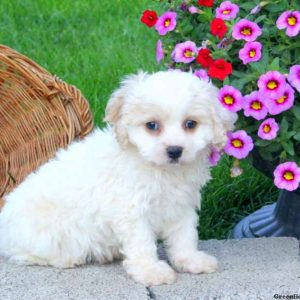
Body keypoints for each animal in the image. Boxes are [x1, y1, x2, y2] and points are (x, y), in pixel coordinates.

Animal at [0, 70, 236, 286]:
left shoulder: (182, 204)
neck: (161, 170)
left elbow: (185, 236)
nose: (175, 150)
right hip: (44, 235)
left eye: (191, 124)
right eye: (152, 125)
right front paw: (151, 271)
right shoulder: (131, 209)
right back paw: (68, 259)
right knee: (24, 253)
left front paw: (191, 260)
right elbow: (142, 242)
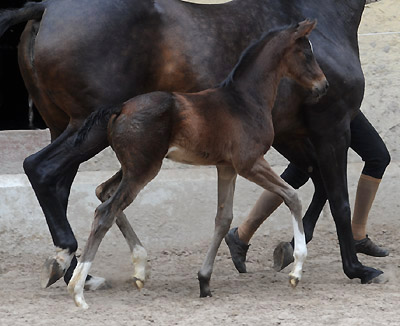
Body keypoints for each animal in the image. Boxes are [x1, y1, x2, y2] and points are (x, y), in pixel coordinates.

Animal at [67, 21, 326, 308]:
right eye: (307, 53)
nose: (323, 86)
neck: (245, 100)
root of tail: (120, 108)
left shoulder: (227, 167)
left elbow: (223, 218)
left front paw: (204, 281)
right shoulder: (249, 163)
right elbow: (292, 196)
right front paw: (296, 271)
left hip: (132, 167)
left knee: (104, 192)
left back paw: (140, 267)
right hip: (143, 170)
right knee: (105, 211)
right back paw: (78, 291)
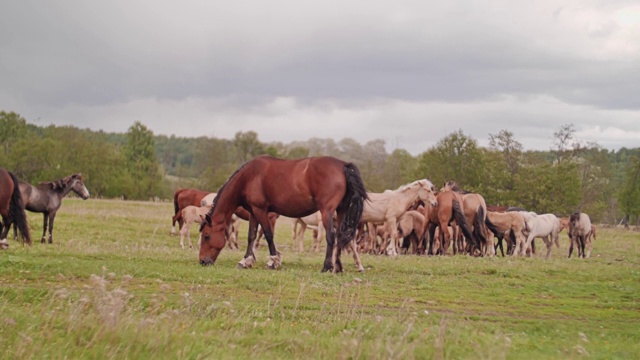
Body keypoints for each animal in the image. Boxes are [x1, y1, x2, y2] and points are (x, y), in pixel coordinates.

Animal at [200, 155, 370, 272]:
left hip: (326, 211)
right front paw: (246, 261)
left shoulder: (261, 211)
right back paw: (338, 267)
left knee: (331, 236)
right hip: (341, 210)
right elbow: (251, 236)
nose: (202, 262)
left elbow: (268, 235)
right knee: (341, 236)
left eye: (207, 235)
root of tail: (343, 165)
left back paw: (327, 266)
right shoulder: (253, 212)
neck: (249, 177)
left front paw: (273, 262)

*Problem*. Across the entries above, find each line with the word "knee" and please copy it out.

*Solution below*.
right knee: (24, 253)
left knee: (104, 192)
right knee: (105, 211)
left knee: (331, 236)
right knee: (341, 236)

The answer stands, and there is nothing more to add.